**OBJECTIVE**
Repeat word for word the part of the rat questionnaire thread below from "occupation - hair" to "of Disney's Hercules)".

**DOCUMENT PASSAGE**

# A fun little get to know your rats questionnaire.



## TheDragonsIris (Dec 26, 2013)

I thought I would come up with a fun little rat questionnaire. Since we get to know our rats very well (sometimes even better than our fellow humans), we'd be the go to for info on them, especially their personalities. You can answer these questions based on current or past rats. I'm interested to see what you guys answer with  I know many of us have multiple rats (I hope so, they must always have friends), you can either list them separately or together, it's totally up to you ^_^ Have fun.

I'll start off with my 3 boys:


Frank

favorite color - purple

occupation - hair dresser

voice - Peter from Family Guy

favorite food - marshmallows


Henry

favorite color - green

occupation - works for the CIA

voice - Tate Donovan (voice of Disney's Hercules)

**DATA PROVIDED**

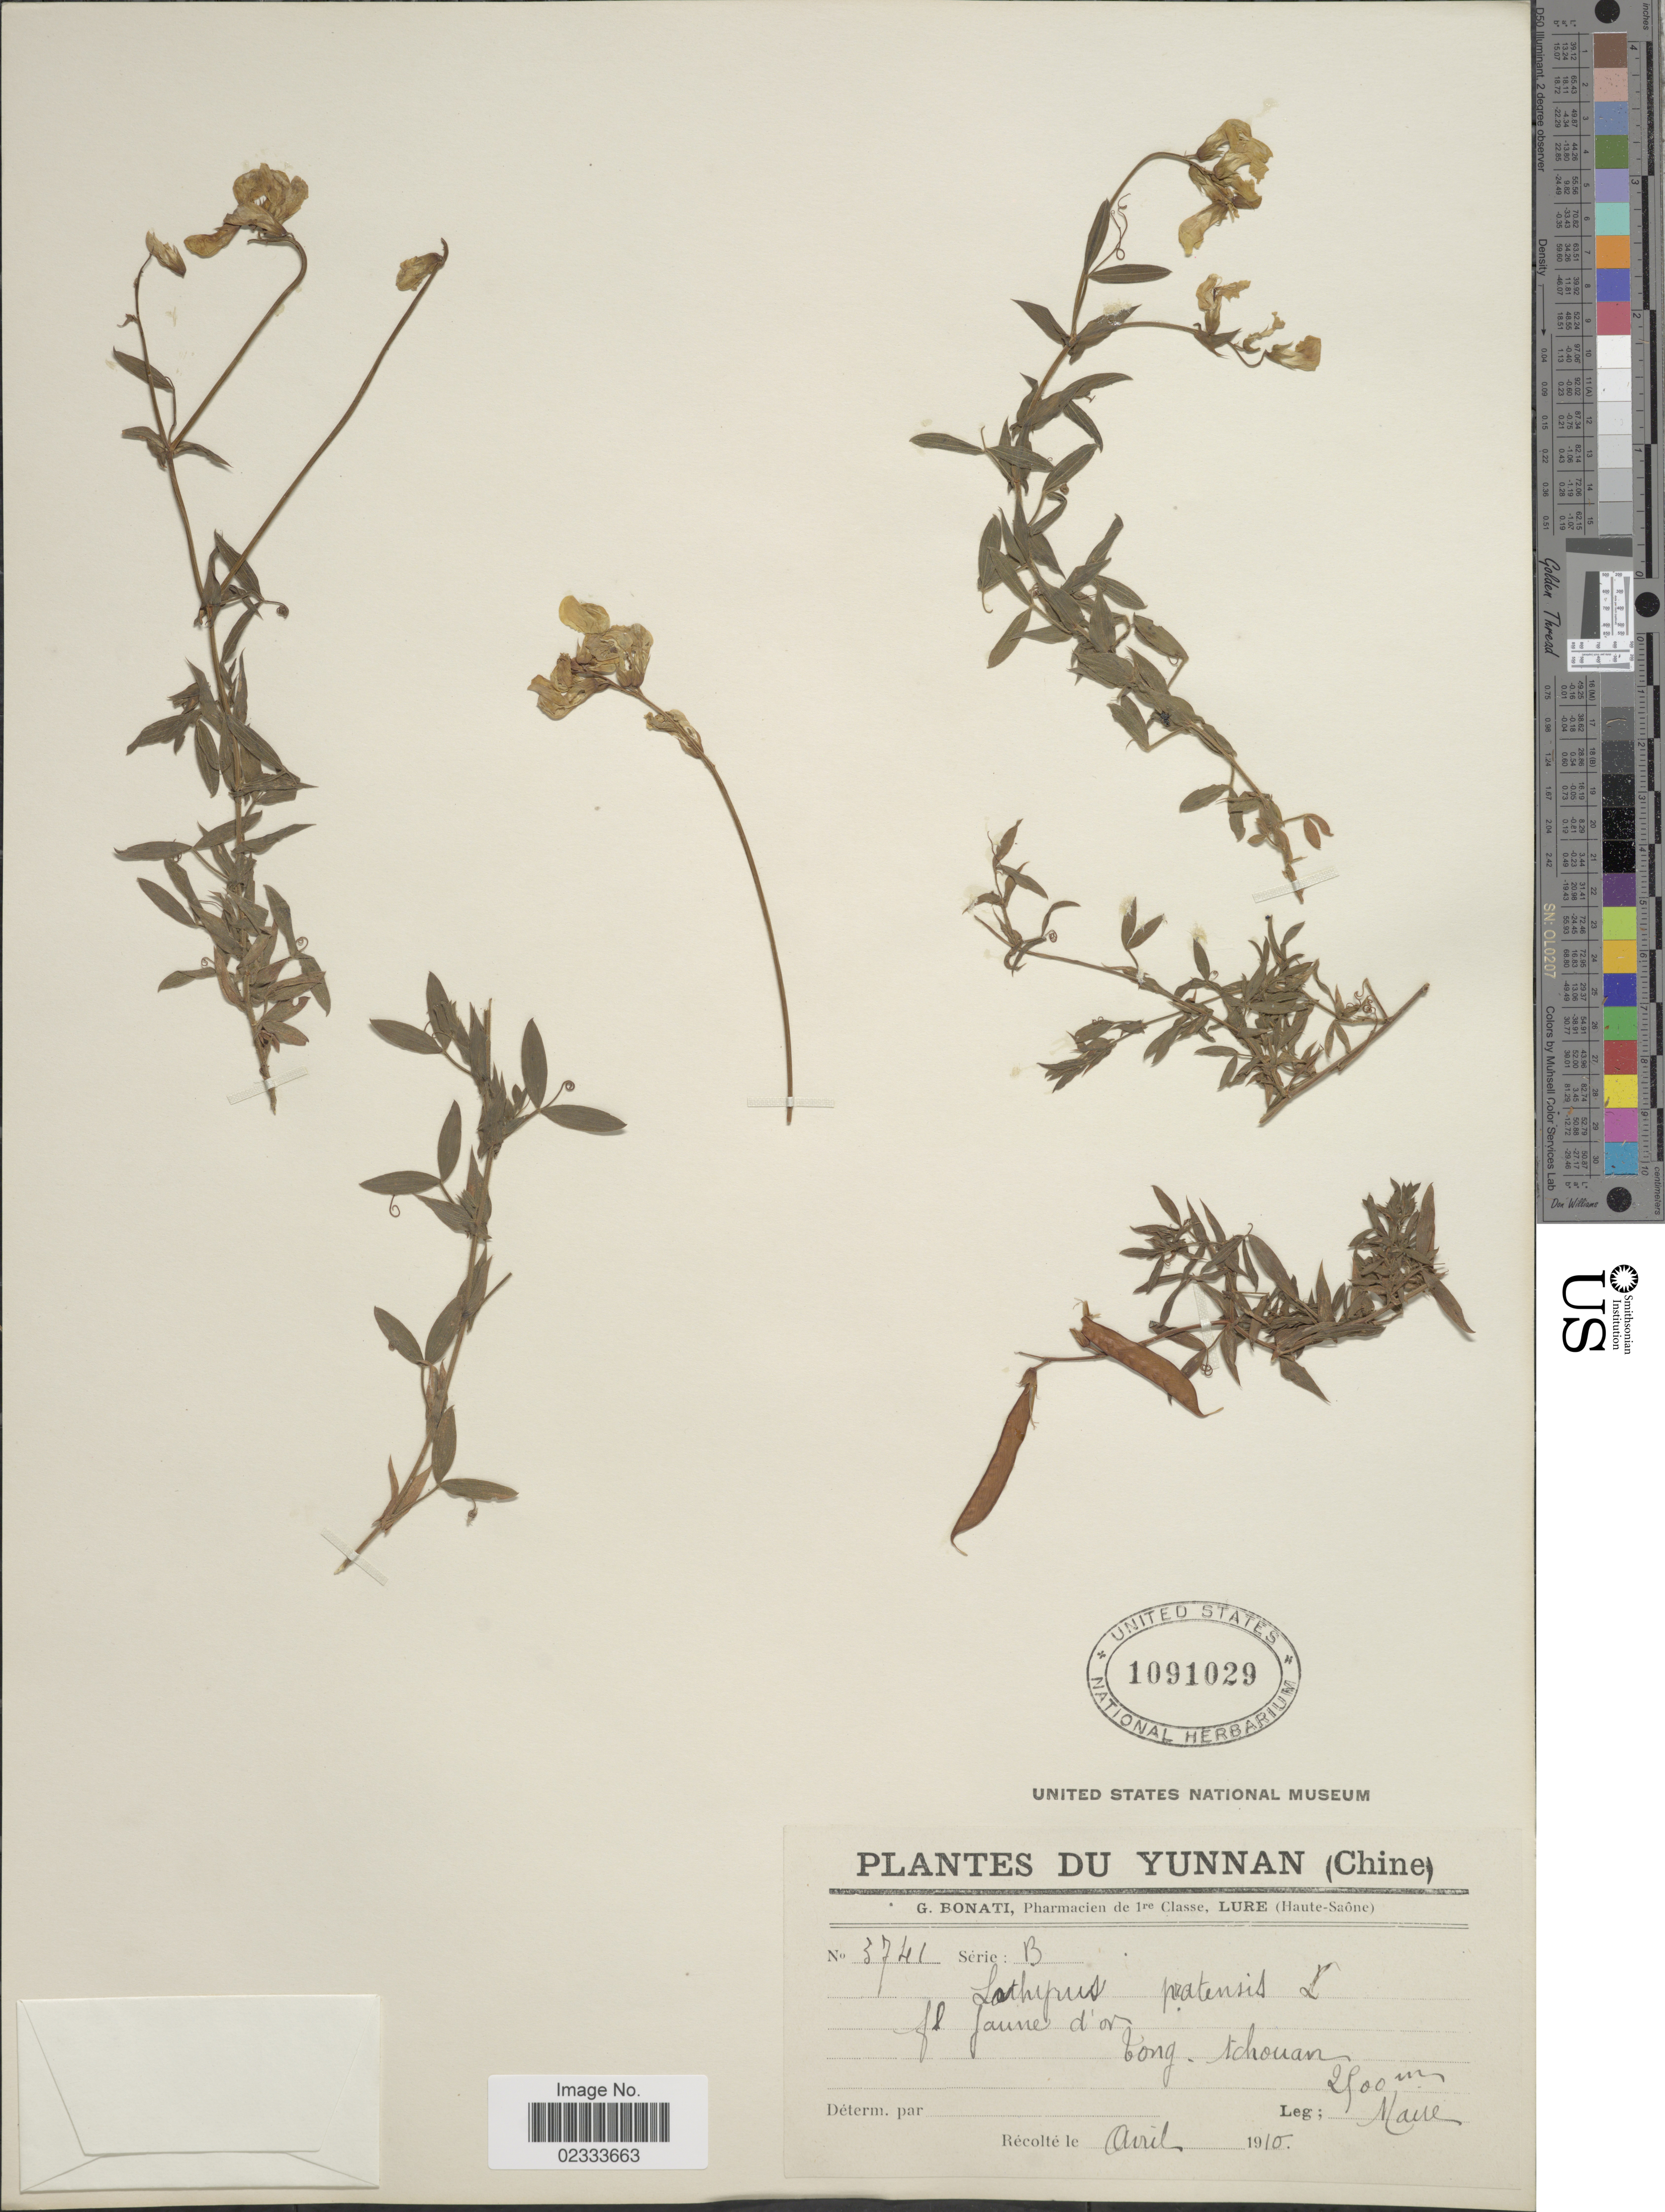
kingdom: Plantae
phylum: Tracheophyta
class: Magnoliopsida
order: Fabales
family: Fabaceae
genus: Lathyrus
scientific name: Lathyrus pratensis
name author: L.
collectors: Maire, --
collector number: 3741B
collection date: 1910-04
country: China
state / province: Yunnan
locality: Long Tchouan.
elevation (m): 2700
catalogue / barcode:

**TASK OUTPUT**
occupation - hair dresser

voice - Peter from Family Guy

favorite food - marshmallows


Henry

favorite color - green

occupation - works for the CIA

voice - Tate Donovan (voice of Disney's Hercules)